Model pengelolaan sampah Ciamis bahkan dinilai inovatif karena mampu memberikan manfaat ekonomi bagi warga.
"Kabupaten lain mengeluarkan ratusan miliar untuk mesin sampah, tapi Ciamis membuktikan bahwa dengan kekuatan gotong royong dan kemandirian Bank Sampah di tiap desa, kita bisa menjadi yang terbaik," ungkapnya.
Bahkan, sampah di Ciamis sudah menjadi alat bayar PBB dan pajak kendaraan" tegas Bupati Herdiat disambut apresiasi warga.
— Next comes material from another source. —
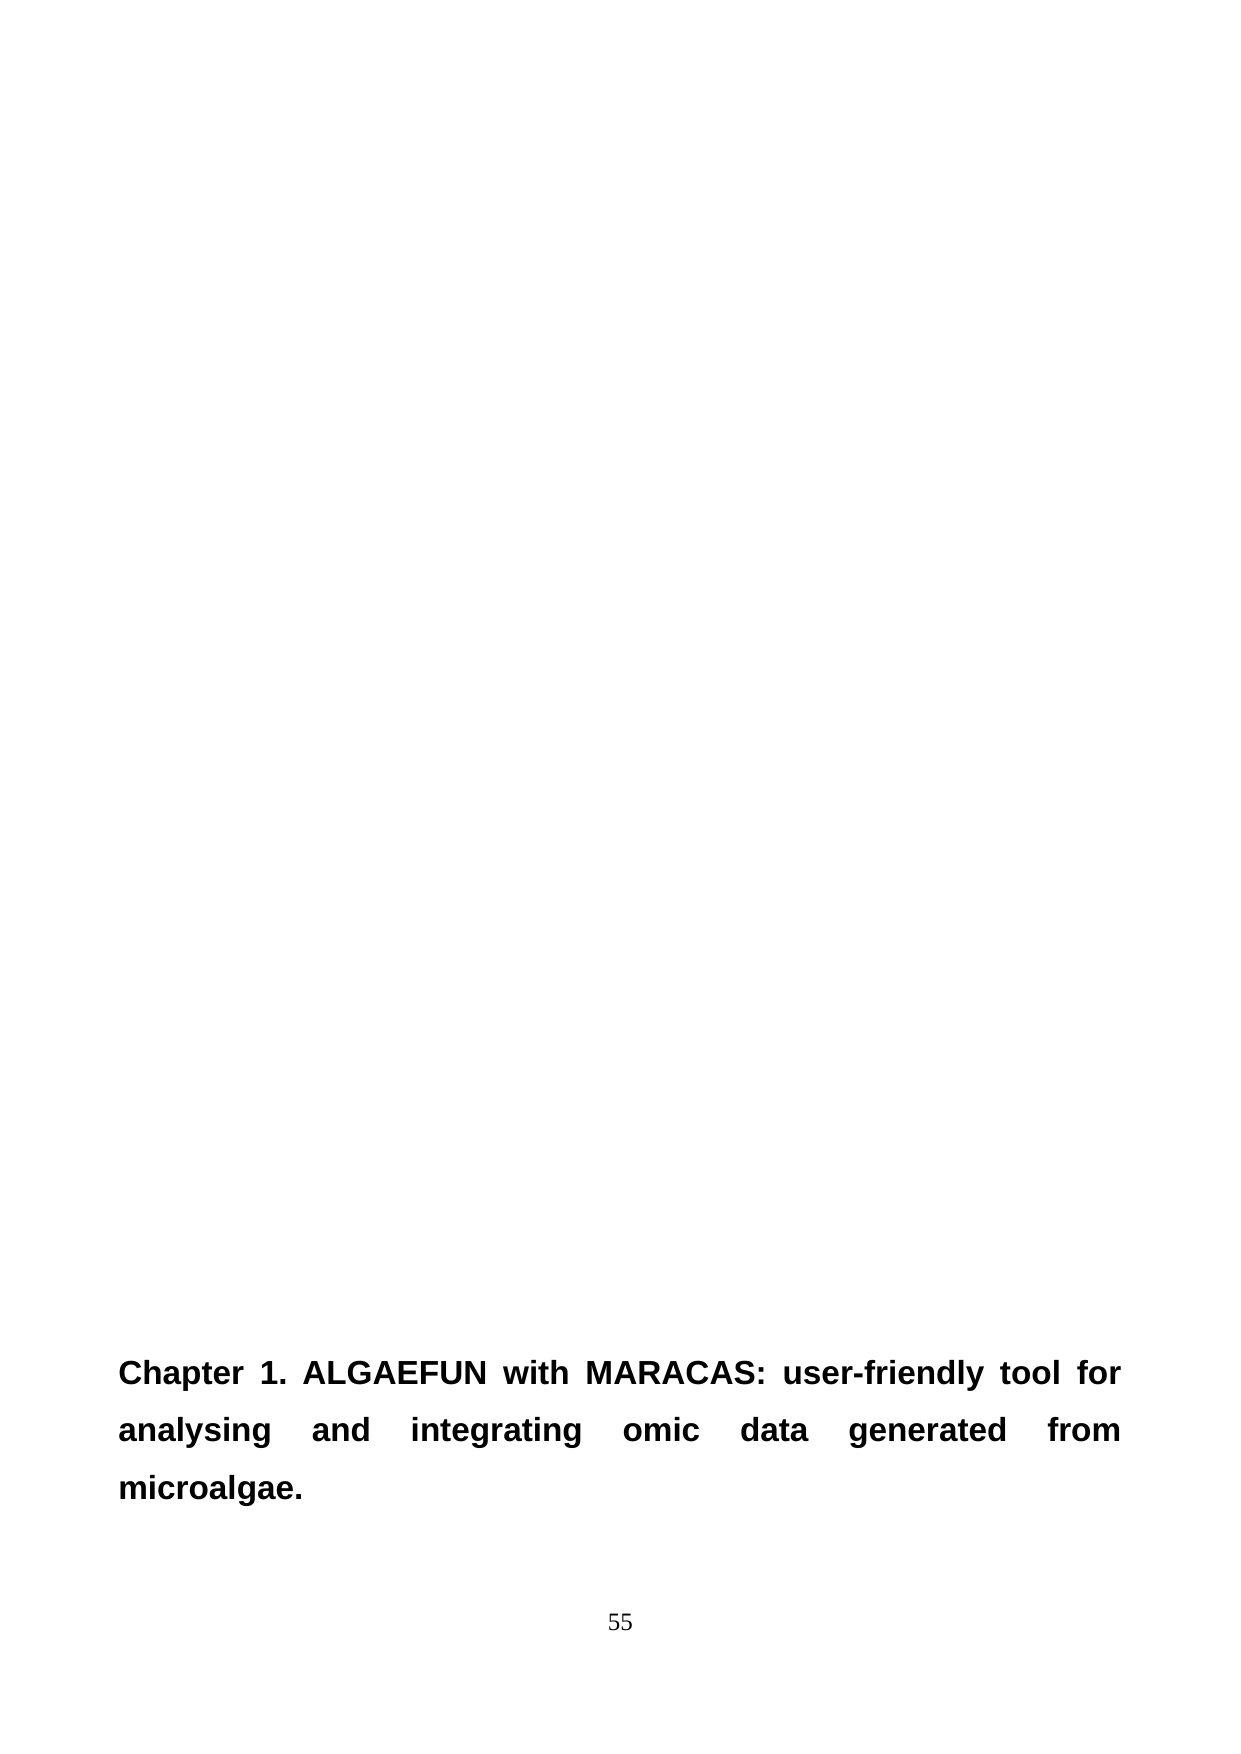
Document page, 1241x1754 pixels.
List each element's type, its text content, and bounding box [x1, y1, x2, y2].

subtitle Chapter 1. ALGAEFUN with MARACAS: user-friendly tool for analysing and integrating omic data generated from microalgae. [118, 1353, 1122, 1507]
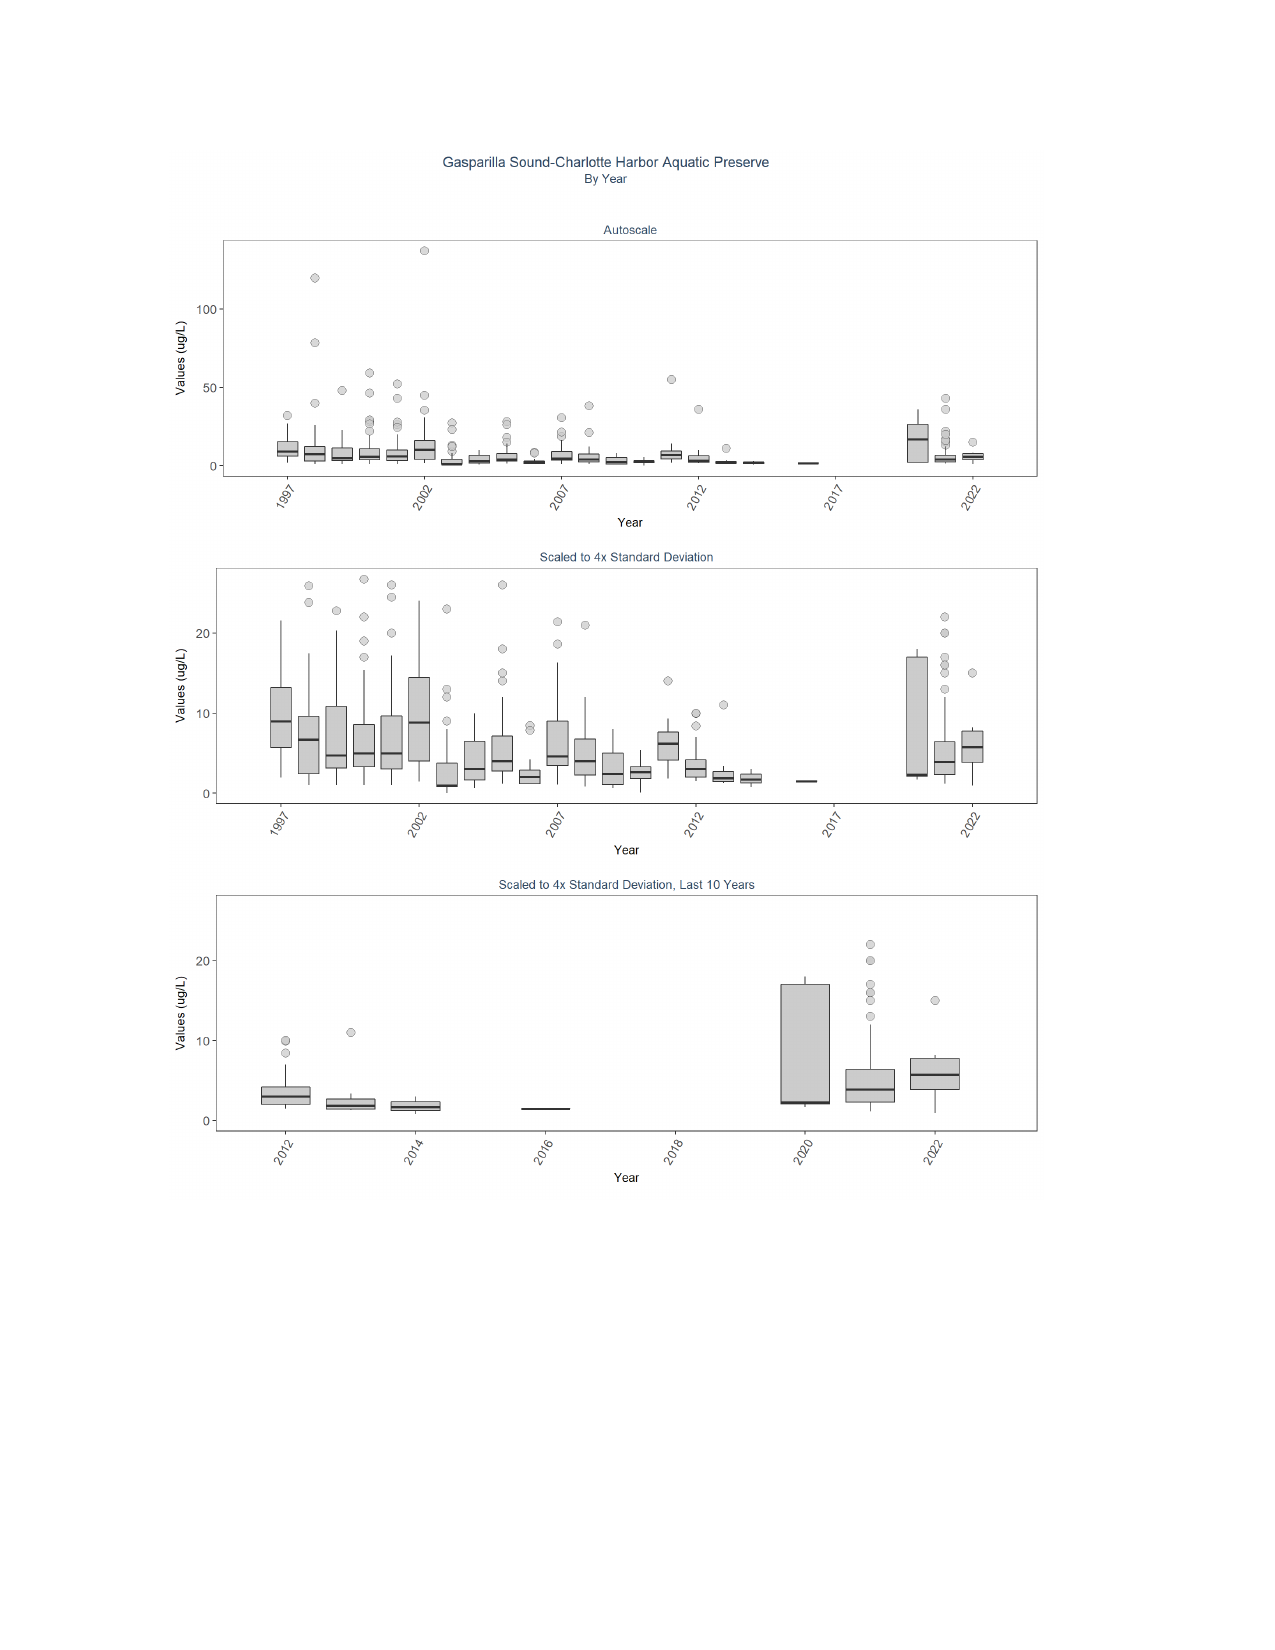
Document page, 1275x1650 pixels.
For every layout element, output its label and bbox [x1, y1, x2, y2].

Baca Juga: Dedi Mulyadi Pastikan 250 KK Korban Banjir Ciamis Terima Bantuan Rp5 Juta Tanpa Potongan
Prestasi tersebut menjadi bukti bahwa keterbatasan APBD Ciamis tidak menghalangi masyarakat untuk terus berinovasi dalam pengelolaan sampah di Kabupaten Ciamis yang berkelanjutan.
Bupati Ingatkan Bahaya Judi Online dan Masalah Sosial
Selain membahas persoalan anggaran dan prestasi daerah, Herdiat Sunarya juga menyoroti fenomena sosial yang dinilai semakin mengkhawatirkan.
Dalam kegiatan Tarling tersebut, ia secara khusus mengingatkan masyarakat mengenai bahaya judi online yang mulai banyak menjerat warga.
Menurut Herdiat Sunarya, judi online bukan hanya merugikan secara ekonomi, tetapi juga berdampak serius terhadap keharmonisan rumah tangga dan kondisi sosial masyarakat.
Ia juga menyinggung persoalan lain yang dinilai perlu perhatian bersama, seperti meningkatnya kasus kekerasan seksual terhadap anak serta penyimpangan seksual yang muncul di ruang publik maupun media sosial.
"Saya titip kepada orang tua, awasi anak cucu kita. Fenomena ini sudah sangat mengkhawatirkan, bahkan sudah berani muncul di tempat umum dan media sosial. Sekolah dan pesantren saja tidak cukup, benteng utama adalah pengawasan keluarga" pesan Bupati Herdiat serius.